Assignment:
Pull out every line of the material that contains the string "діяльності".

Records provided:
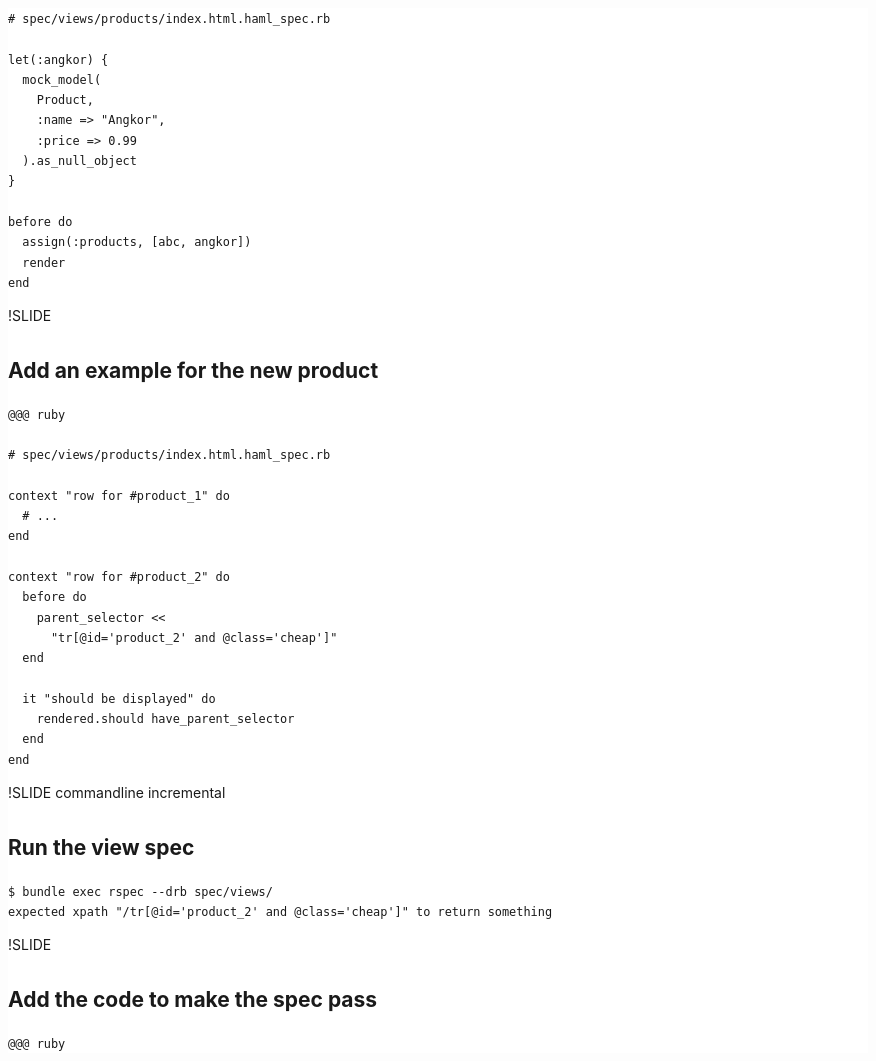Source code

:     # spec/views/products/index.html.haml_spec.rb

    let(:angkor) {
      mock_model(
        Product,
        :name => "Angkor",
        :price => 0.99
      ).as_null_object
    }

    before do
      assign(:products, [abc, angkor])
      render
    end

!SLIDE

## Add an example for the new product

    @@@ ruby

    # spec/views/products/index.html.haml_spec.rb

    context "row for #product_1" do
      # ...
    end

    context "row for #product_2" do
      before do
        parent_selector <<
          "tr[@id='product_2' and @class='cheap']"
      end

      it "should be displayed" do
        rendered.should have_parent_selector
      end
    end

!SLIDE commandline incremental

## Run the view spec

    $ bundle exec rspec --drb spec/views/
    expected xpath "/tr[@id='product_2' and @class='cheap']" to return something

!SLIDE

## Add the code to make the spec pass

    @@@ ruby

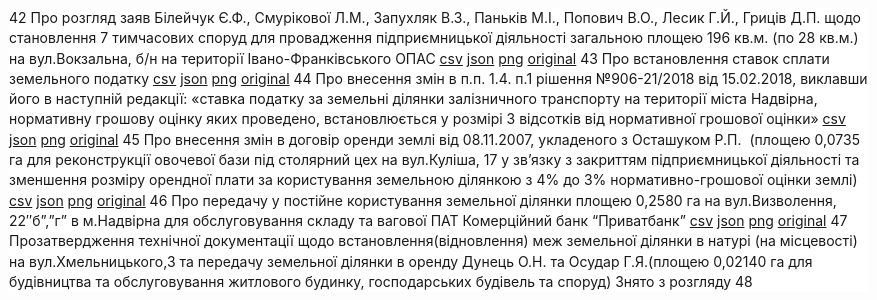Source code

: <td>42</td>
<td>Про розгляд заяв Білейчук Є.Ф., Смурікової Л.М., Запухляк В.З., Паньків М.І., Попович В.О., Лесик Г.Й., Гриців Д.П. щодо становлення 7 тимчасових споруд для провадження підприємницької діяльності загальною площею 196 кв.м. (по 28 кв.м.) на вул.Вокзальна, б/н на території Івано-Франківського ОПАС</td>
<td align=center><a href="csv/7_24_42.csv">csv</a></td>
<td align=center><a href="json/7_24_42.json">json</a></td>
<td align=center><a href="png/7_24_42.png">png</a></td>
<td align=center><a href='http://nadvirnamr.gov.ua/wp-content/uploads/2018/05/24_%D0%BF%D0%B8%D1%82%D0%B0%D0%BD%D0%BD%D1%8F-0008.jpg'>original</a></td>
</tr>
<tr>
<td>43</td>
<td>Про встановлення ставок сплати земельного податку</td>
<td align=center><a href="csv/7_24_43.csv">csv</a></td>
<td align=center><a href="json/7_24_43.json">json</a></td>
<td align=center><a href="png/7_24_43.png">png</a></td>
<td align=center><a href='http://nadvirnamr.gov.ua/wp-content/uploads/2018/05/24_%D0%BF%D0%B8%D1%82%D0%B0%D0%BD%D0%BD%D1%8F-0009.jpg'>original</a></td>
</tr>
<tr>
<td>44</td>
<td>Про внесення змін в п.п. 1.4. п.1 рішення №906-21/2018 від 15.02.2018, виклавши його в наступній редакції: «ставка податку за земельні ділянки залізничного транспорту на території міста Надвірна, нормативну грошову оцінку яких проведено, встановлюється у розмірі 3 відсотків від нормативної грошової оцінки»</td>
<td align=center><a href="csv/7_24_44.csv">csv</a></td>
<td align=center><a href="json/7_24_44.json">json</a></td>
<td align=center><a href="png/7_24_44.png">png</a></td>
<td align=center><a href='http://nadvirnamr.gov.ua/wp-content/uploads/2018/05/24_%D0%BF%D0%B8%D1%82%D0%B0%D0%BD%D0%BD%D1%8F-0009.jpg'>original</a></td>
</tr>
<tr>
<td>45</td>
<td>Про внесення змін в договір оренди землі від 08.11.2007, укладеного з Осташуком Р.П.  (площею 0,0735 га для реконструкції овочевої бази під столярний цех на вул.Куліша, 17 у зв’язку з закриттям підприємницької діяльності та зменшення розміру орендної плати за користування земельною ділянкою з 4% до 3% нормативно-грошової оцінки землі)</td>
<td align=center><a href="csv/7_24_45.csv">csv</a></td>
<td align=center><a href="json/7_24_45.json">json</a></td>
<td align=center><a href="png/7_24_45.png">png</a></td>
<td align=center><a href='http://nadvirnamr.gov.ua/wp-content/uploads/2018/05/24_%D0%BF%D0%B8%D1%82%D0%B0%D0%BD%D0%BD%D1%8F-0009.jpg'>original</a></td>
</tr>
<tr>
<td>46</td>
<td>Про передачу у постійне користування земельної ділянки площею 0,2580 га на вул.Визволення, 22″б”,”г” в м.Надвірна для обслуговування складу та вагової ПАТ Комерційний банк “Приватбанк”</td>
<td align=center><a href="csv/7_24_46.csv">csv</a></td>
<td align=center><a href="json/7_24_46.json">json</a></td>
<td align=center><a href="png/7_24_46.png">png</a></td>
<td align=center><a href='http://nadvirnamr.gov.ua/wp-content/uploads/2018/05/24_%D0%BF%D0%B8%D1%82%D0%B0%D0%BD%D0%BD%D1%8F-0009.jpg'>original</a></td>
</tr>
<tr>
<td>47</td>
<td>Прозатвердження технічної документації щодо встановлення(відновлення) меж земельної ділянки в натурі (на місцевості) на вул.Хмельницького,3 та передачу земельної ділянки в оренду Дунець О.Н. та Осудар Г.Я.(площею 0,02140 га для будівництва та обслуговування житлового будинку, господарських будівель та споруд)</td>
<td colspan=4, align=center>Знято з розгляду</td>
</tr>
<tr>
<td>48</td>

Solution to the problem:
<td>Про розгляд заяв Білейчук Є.Ф., Смурікової Л.М., Запухляк В.З., Паньків М.І., Попович В.О., Лесик Г.Й., Гриців Д.П. щодо становлення 7 тимчасових споруд для провадження підприємницької діяльності загальною площею 196 кв.м. (по 28 кв.м.) на вул.Вокзальна, б/н на території Івано-Франківського ОПАС</td>
<td>Про внесення змін в договір оренди землі від 08.11.2007, укладеного з Осташуком Р.П.  (площею 0,0735 га для реконструкції овочевої бази під столярний цех на вул.Куліша, 17 у зв’язку з закриттям підприємницької діяльності та зменшення розміру орендної плати за користування земельною ділянкою з 4% до 3% нормативно-грошової оцінки землі)</td>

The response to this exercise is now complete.